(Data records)
::::::::::
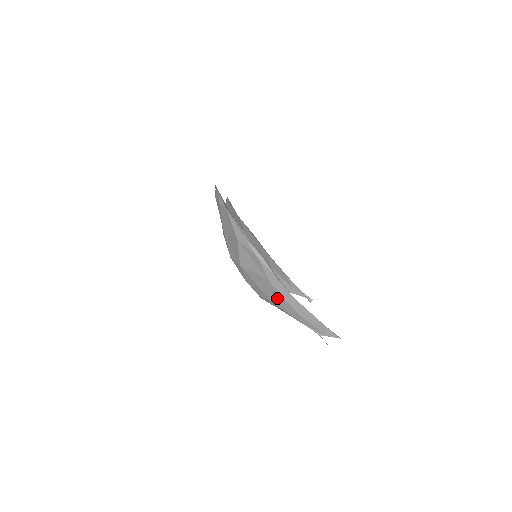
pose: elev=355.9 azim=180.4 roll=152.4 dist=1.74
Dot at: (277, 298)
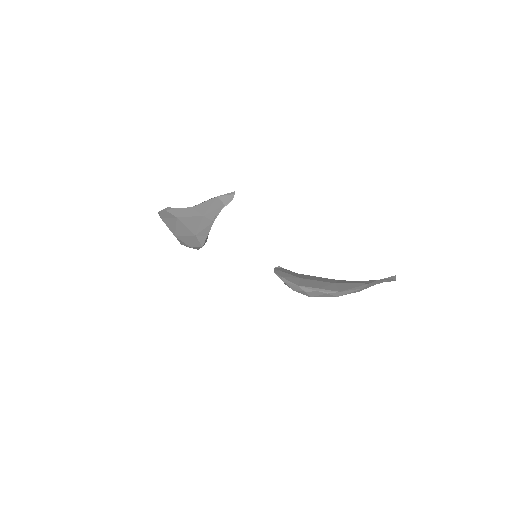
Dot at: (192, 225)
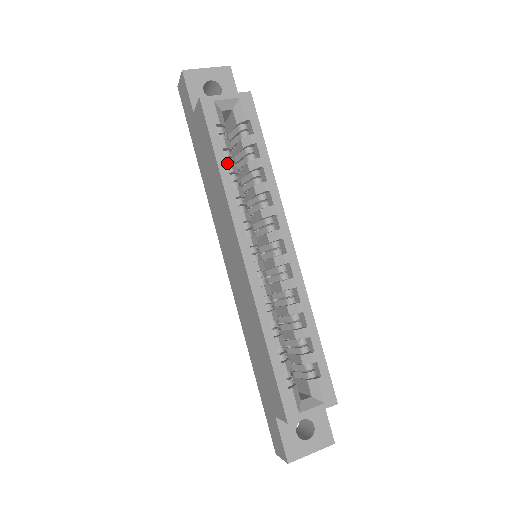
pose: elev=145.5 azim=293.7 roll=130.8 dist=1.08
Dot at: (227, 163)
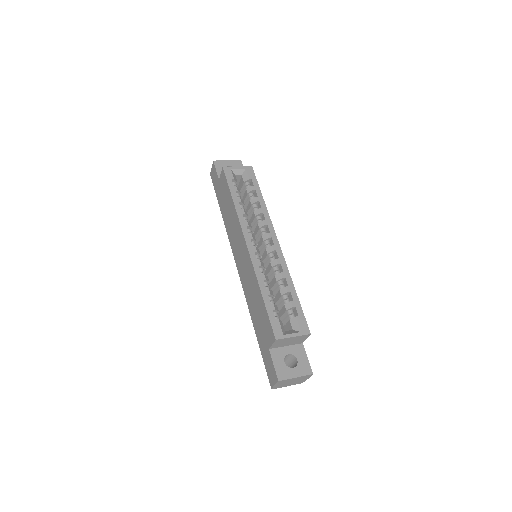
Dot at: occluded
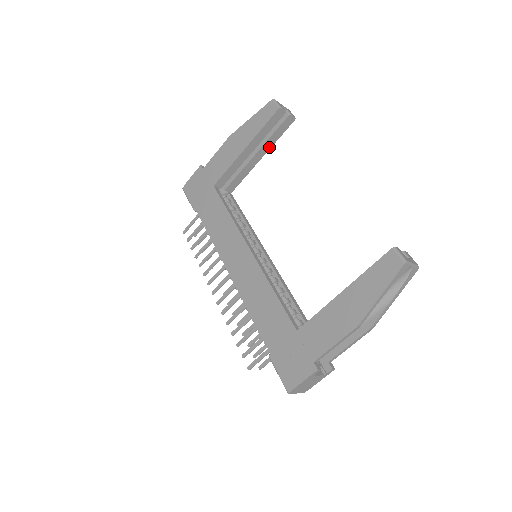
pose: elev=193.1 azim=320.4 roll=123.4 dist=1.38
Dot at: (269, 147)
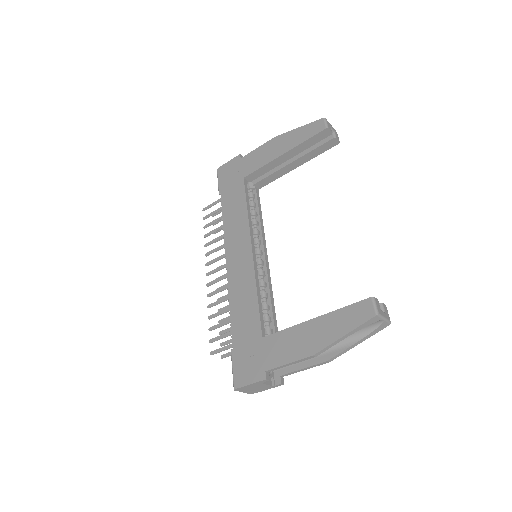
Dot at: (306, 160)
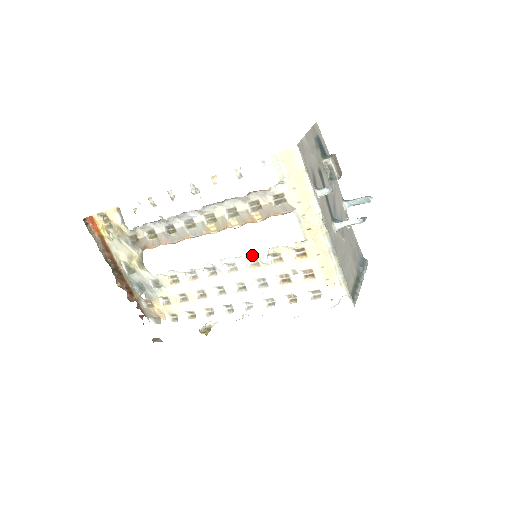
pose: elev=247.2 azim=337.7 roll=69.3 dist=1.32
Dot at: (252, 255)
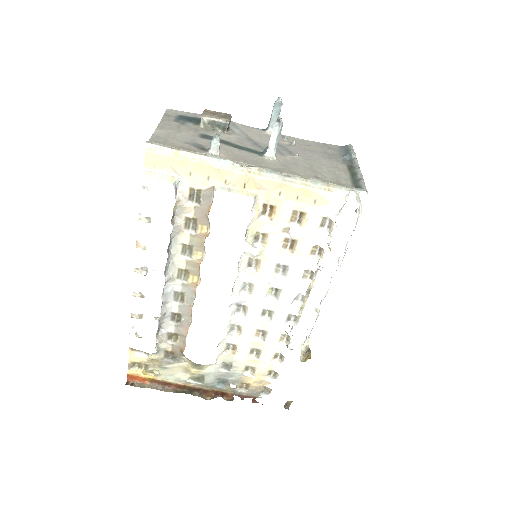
::::::::::
● Short task
Pick out every line above that contains the string "pose" and copy each one over.

● Completed task
pose: elev=355.9 azim=180.4 roll=152.4 dist=1.74
pose: elev=145.5 azim=293.7 roll=130.8 dist=1.08
pose: elev=193.1 azim=320.4 roll=123.4 dist=1.38
pose: elev=247.2 azim=337.7 roll=69.3 dist=1.32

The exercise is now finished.